* **WORK TASK**
Reproduce the lines of the items that open with the line containing "Du fragst Dich, wie Du Deine Karriere" and close with the line containing "kann davon profitieren!", substituting "Fortbildung" for "Weiterbildung" and leaving all else unchanged.

* **GIVEN ENTRIES**
"""

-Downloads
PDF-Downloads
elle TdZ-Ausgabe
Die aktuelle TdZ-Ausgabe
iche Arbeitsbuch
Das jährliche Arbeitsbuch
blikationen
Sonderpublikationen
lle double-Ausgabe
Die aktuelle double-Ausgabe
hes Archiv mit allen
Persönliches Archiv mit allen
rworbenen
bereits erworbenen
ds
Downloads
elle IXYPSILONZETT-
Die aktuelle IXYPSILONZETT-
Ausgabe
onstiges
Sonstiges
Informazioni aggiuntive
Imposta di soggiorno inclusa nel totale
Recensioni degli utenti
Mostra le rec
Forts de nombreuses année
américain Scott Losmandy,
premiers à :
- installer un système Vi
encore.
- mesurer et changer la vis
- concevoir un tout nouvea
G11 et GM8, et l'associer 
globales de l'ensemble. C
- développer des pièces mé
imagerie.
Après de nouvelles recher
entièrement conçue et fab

"""
"""

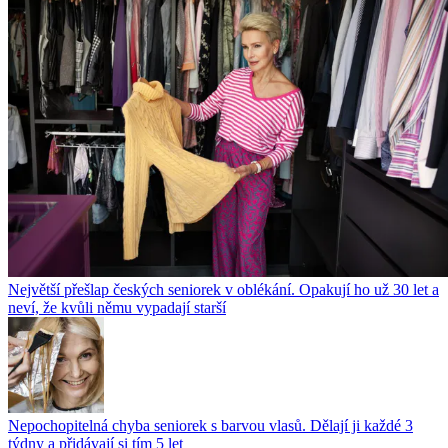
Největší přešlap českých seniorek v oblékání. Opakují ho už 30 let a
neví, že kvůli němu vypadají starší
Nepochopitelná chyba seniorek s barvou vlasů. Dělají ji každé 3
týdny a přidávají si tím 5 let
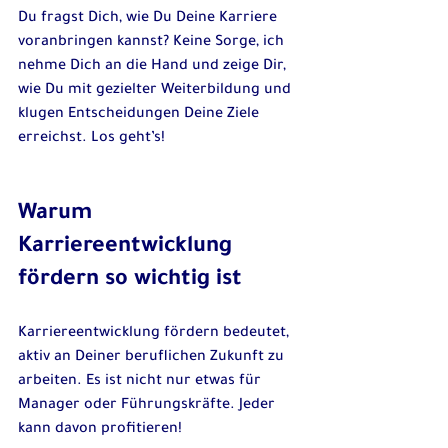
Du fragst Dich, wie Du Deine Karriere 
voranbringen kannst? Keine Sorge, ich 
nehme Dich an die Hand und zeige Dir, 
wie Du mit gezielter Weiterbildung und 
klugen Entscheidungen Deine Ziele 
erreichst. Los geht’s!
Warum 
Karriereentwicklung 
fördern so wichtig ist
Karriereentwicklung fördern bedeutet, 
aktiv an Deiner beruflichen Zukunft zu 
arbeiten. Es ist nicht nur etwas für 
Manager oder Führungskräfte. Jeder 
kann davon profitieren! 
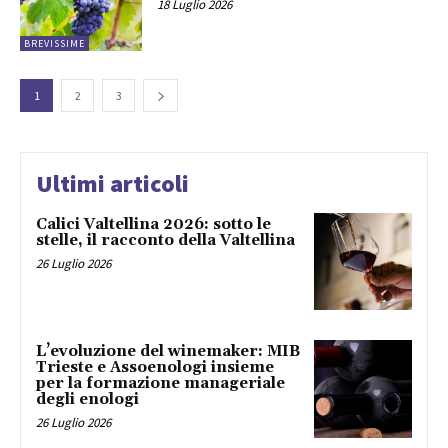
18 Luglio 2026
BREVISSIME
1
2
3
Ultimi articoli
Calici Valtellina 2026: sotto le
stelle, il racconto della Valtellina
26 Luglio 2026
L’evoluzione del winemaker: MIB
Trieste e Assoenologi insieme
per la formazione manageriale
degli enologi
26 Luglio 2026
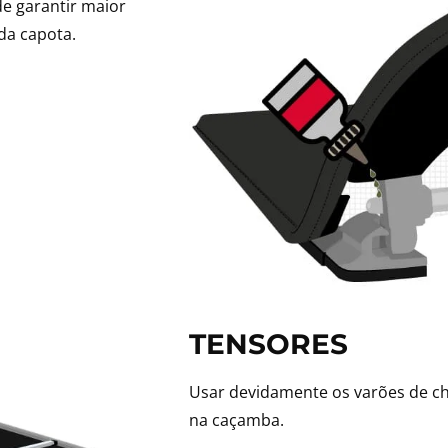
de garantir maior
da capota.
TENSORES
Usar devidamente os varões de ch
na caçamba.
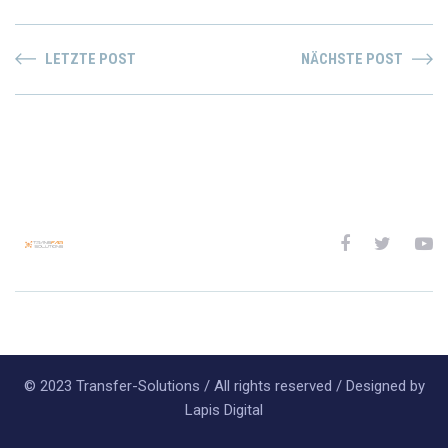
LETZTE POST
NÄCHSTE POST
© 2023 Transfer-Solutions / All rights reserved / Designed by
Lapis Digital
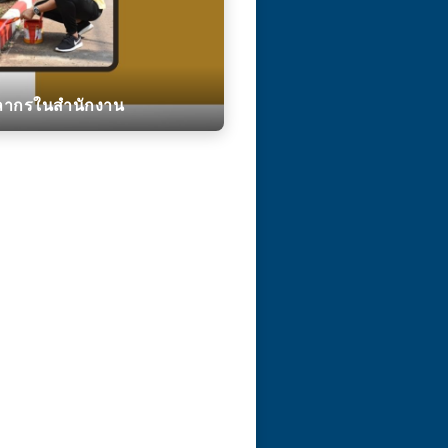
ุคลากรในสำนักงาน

"""

* **THE ANSWER**
Du fragst Dich, wie Du Deine Karriere 
voranbringen kannst? Keine Sorge, ich 
nehme Dich an die Hand und zeige Dir, 
wie Du mit gezielter Fortbildung und 
klugen Entscheidungen Deine Ziele 
erreichst. Los geht’s!
Warum 
Karriereentwicklung 
fördern so wichtig ist
Karriereentwicklung fördern bedeutet, 
aktiv an Deiner beruflichen Zukunft zu 
arbeiten. Es ist nicht nur etwas für 
Manager oder Führungskräfte. Jeder 
kann davon profitieren! 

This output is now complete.